Need a letter of recommendation?

 

You, perhaps, have had less experience asking for letters of recommendation than I have had writing them. Let me share.

You may or may not need a meaningful letter.

If, for example, you're applying to something that isn't really competitive, where they're really only asking for a pro formal letter (to teach an ExCo course, to enroll in the Sex at Sea Semester, or whatever), you only need something that looks like a real letter. In these cases, I will ask you to "staff" the process by preparing for me a draft of a letter that I might view as the first stab at a letter that I subsequently would write.

If you're applying to something that is competitive, you need a real letter and one that is very supportive. If you need such a letter that's what you should consider asking for and, if you do, I'll tell you whether I can write it.

For guidance on whether or not to ask, you should know that, as a practical matter, I usually do not feel that I know enough to write a very supportive letter unless we've already had two courses together. It's not that that is a requirement and there surely are exceptions. It's just that, to acquire the ammunition that I can shoot in a very supportive letter, it usually takes the sort of personal interaction that happens over a couple of courses.

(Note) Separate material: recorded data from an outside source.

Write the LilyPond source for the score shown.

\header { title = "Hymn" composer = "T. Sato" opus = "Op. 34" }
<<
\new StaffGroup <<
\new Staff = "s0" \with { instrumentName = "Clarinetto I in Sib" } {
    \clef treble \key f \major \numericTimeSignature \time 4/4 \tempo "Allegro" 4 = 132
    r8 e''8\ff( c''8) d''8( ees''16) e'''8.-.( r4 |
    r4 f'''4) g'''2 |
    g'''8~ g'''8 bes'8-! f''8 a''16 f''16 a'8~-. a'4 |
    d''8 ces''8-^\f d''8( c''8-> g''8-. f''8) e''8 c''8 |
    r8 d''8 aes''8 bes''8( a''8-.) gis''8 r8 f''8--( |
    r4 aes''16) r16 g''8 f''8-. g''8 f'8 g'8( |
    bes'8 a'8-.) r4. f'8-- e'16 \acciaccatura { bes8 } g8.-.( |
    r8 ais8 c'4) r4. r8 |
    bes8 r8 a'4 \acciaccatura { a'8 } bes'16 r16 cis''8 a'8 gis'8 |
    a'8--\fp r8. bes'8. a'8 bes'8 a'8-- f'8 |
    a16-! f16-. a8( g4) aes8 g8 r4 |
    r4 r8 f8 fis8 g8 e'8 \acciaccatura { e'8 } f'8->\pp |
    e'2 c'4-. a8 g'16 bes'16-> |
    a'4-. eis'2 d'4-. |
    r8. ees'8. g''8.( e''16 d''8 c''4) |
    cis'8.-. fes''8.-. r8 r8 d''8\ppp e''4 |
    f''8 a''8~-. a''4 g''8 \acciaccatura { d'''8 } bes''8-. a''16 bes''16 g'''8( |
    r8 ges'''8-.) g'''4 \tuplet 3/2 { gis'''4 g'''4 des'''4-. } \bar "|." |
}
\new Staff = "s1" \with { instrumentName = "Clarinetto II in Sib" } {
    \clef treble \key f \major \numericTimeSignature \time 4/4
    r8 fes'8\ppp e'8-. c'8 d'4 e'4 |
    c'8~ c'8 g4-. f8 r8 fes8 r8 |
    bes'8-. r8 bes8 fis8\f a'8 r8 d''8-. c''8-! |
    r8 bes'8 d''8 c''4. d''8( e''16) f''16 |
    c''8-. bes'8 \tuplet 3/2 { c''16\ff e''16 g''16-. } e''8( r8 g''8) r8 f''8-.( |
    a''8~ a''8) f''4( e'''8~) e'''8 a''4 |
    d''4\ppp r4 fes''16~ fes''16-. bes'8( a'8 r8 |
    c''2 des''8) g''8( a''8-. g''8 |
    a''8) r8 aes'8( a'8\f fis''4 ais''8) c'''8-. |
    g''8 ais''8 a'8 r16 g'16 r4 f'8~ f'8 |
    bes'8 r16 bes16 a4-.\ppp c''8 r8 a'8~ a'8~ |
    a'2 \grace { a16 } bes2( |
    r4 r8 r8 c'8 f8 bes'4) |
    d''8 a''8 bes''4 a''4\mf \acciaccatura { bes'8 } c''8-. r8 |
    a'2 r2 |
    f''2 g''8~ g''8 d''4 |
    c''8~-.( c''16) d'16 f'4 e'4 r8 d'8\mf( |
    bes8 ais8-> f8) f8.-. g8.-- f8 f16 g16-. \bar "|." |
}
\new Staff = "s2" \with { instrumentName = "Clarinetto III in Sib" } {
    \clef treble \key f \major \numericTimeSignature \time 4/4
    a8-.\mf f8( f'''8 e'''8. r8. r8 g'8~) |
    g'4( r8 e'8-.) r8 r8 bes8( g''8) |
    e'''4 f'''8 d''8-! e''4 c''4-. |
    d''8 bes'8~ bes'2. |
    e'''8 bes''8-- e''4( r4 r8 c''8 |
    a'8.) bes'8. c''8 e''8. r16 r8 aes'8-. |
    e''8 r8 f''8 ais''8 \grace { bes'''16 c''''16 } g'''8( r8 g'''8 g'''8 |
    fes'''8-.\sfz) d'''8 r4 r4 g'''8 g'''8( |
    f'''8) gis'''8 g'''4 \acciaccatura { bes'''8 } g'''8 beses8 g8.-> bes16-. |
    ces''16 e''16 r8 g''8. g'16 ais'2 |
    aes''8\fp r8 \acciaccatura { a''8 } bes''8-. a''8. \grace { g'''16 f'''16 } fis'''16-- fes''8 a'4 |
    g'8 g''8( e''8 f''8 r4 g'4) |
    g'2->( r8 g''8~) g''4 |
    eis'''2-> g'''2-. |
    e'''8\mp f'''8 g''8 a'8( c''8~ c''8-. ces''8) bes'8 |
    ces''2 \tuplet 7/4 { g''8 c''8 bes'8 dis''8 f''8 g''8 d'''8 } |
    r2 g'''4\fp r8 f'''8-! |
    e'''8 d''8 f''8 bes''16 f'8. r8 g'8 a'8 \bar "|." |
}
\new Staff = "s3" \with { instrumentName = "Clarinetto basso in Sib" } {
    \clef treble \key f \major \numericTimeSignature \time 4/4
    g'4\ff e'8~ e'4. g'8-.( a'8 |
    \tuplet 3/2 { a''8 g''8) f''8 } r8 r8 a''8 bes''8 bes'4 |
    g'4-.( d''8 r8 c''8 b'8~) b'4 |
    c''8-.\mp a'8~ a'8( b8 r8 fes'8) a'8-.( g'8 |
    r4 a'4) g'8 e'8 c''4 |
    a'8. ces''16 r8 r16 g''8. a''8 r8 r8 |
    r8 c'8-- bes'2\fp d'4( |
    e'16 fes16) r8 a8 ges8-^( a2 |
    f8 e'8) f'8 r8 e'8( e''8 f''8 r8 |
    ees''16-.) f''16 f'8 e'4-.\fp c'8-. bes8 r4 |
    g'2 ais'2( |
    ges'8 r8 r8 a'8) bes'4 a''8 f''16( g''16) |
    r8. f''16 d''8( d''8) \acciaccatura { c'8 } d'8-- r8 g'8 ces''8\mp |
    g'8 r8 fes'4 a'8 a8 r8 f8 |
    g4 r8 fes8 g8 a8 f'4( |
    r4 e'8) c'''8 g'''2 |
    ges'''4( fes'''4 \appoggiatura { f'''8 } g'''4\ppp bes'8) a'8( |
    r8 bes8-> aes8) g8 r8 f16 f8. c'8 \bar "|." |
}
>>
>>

Since all human interactions are transactions, here's what you must agree to, once I agree to write a very supportive letter.

Conditions To Which You Agree

  • 1. You will complete fully all factual parts of any required forms. Quite astoundingly, I sometimes receive incomplete forms, where students, applying for schools of public management even, simply skip over required questions. This obviously slows down your letter (and adds to my transaction costs).

    2. You will waste your time printing my name, title, etc., rather than count on me to waste my time. Check out the forms; they often call for my printed or typed name, title, name of institution, phone number etc. YOU will complete this factual material as well. Your failure to do this may cause a delay that affects you adversely.

    3. Every form will be attached to a pre-addressed, stamped envelope.

    4. In so far as possible, you will send me all the forms and all the requests at once.

    5. You will provide me with a typed list of 3-5 adjectives or adjectival phrases that capture some of your distinctive strengths, specifically those that I've seen and that you think THEY want to hear about.

    6. For each of these "strengths," you also will provide me with a brief anecdote that illustrates that particular strength; this example also should be something I observed in our work together (or plausibly could have observed).

    7. You will, in person or over the telephone (NOT through e-mail), give me a heads-up telephone message, alerting me to the need to get your letters out, EXACTLY 3 days before they need to go into a (regular delivery) USPS mail box.

    By the way and just in case the above conditions sound burdensome, I am happy to write as many individualized letters as you need and to do so myself, rather than sending you to some centralized College service that rips you off for a copy of a standardized letter.

  •  

    The above seven conditions are the only conditions. There is one additional insight I would like to share with you, however. This is NOT a condition for writing on your behalf; it's just a lesson you may profit from learning. It's actually a corollary of one of the more basic public policy lessons; namely, "It's never over." The corollary, in the context of getting a letter, is: "Close the loop." This means two things.

    First, you should let me know what happens; doing so says a lot about you, especially when you don't get what you were hoping for.

    Second, I may be better able to help another student if I know what happened to you.

    So, unless you plan on climbing the ladder of social progress and then pulling it up behind you, close the loop, please.